--- START Records to process ---
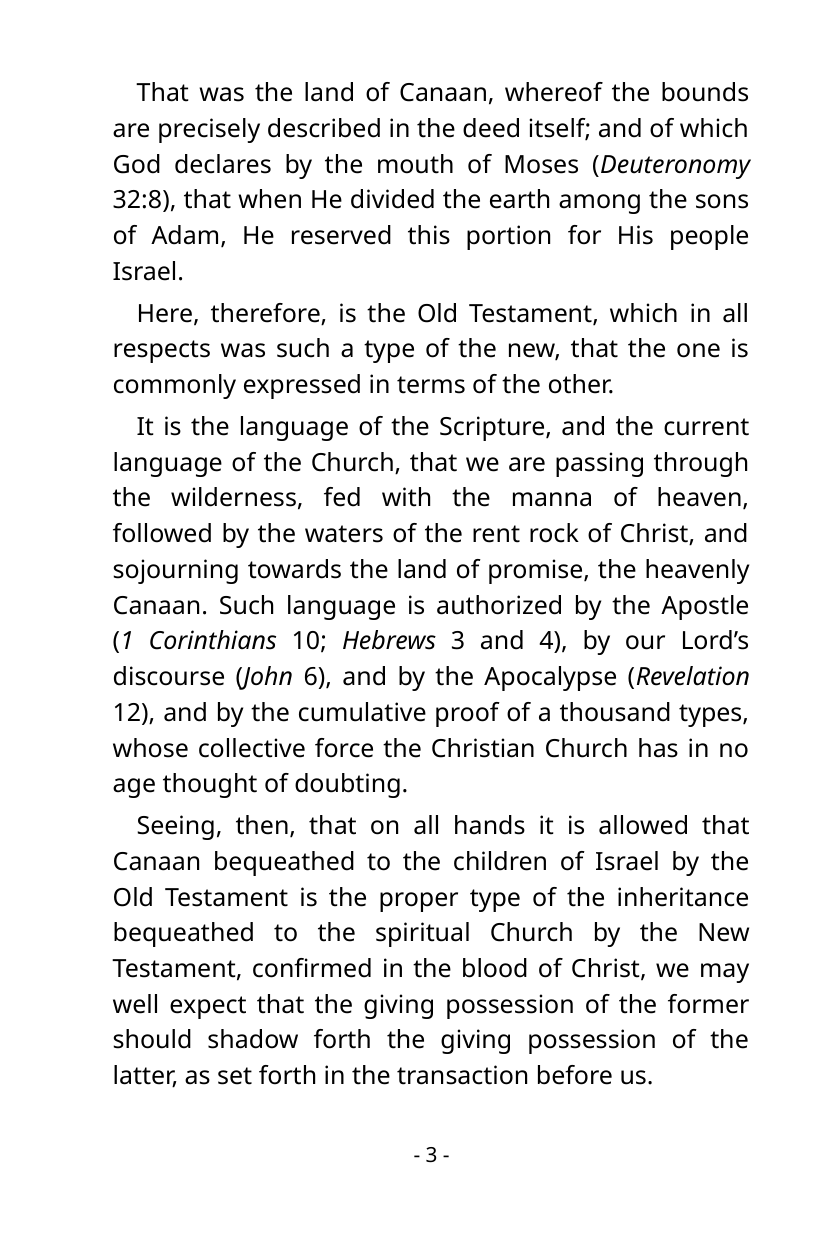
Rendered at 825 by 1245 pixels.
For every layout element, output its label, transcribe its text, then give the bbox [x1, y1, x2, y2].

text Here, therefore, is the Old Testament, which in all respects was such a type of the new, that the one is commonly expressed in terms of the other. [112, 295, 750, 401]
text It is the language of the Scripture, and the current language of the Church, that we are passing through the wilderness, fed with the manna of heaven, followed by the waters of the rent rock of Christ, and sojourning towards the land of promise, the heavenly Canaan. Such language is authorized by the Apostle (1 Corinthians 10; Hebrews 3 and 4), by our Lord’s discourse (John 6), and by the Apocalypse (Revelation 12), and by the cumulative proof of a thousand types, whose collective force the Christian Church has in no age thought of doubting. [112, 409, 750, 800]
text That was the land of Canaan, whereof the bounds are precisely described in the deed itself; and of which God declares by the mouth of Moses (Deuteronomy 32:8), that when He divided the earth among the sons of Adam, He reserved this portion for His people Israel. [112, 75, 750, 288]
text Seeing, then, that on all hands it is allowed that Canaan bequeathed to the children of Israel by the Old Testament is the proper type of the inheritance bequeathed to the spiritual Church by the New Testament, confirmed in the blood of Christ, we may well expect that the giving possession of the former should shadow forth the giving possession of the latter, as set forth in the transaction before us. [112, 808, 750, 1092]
--- END Records to process ---
Could you reproduce every line of the material above exactly as it appears, leaving out the picture?

## [Solution for this exercise]
Rendered at 825 by 1245 pixels.
For every layout element, output its label, transcribe its text, then give the bbox [x1, y1, x2, y2].

text Here, therefore, is the Old Testament, which in all respects was such a type of the new, that the one is commonly expressed in terms of the other. [112, 295, 750, 401]
text It is the language of the Scripture, and the current language of the Church, that we are passing through the wilderness, fed with the manna of heaven, followed by the waters of the rent rock of Christ, and sojourning towards the land of promise, the heavenly Canaan. Such language is authorized by the Apostle (1 Corinthians 10; Hebrews 3 and 4), by our Lord’s discourse (John 6), and by the Apocalypse (Revelation 12), and by the cumulative proof of a thousand types, whose collective force the Christian Church has in no age thought of doubting. [112, 409, 750, 800]
text That was the land of Canaan, whereof the bounds are precisely described in the deed itself; and of which God declares by the mouth of Moses (Deuteronomy 32:8), that when He divided the earth among the sons of Adam, He reserved this portion for His people Israel. [112, 75, 750, 288]
text Seeing, then, that on all hands it is allowed that Canaan bequeathed to the children of Israel by the Old Testament is the proper type of the inheritance bequeathed to the spiritual Church by the New Testament, confirmed in the blood of Christ, we may well expect that the giving possession of the former should shadow forth the giving possession of the latter, as set forth in the transaction before us. [112, 808, 750, 1092]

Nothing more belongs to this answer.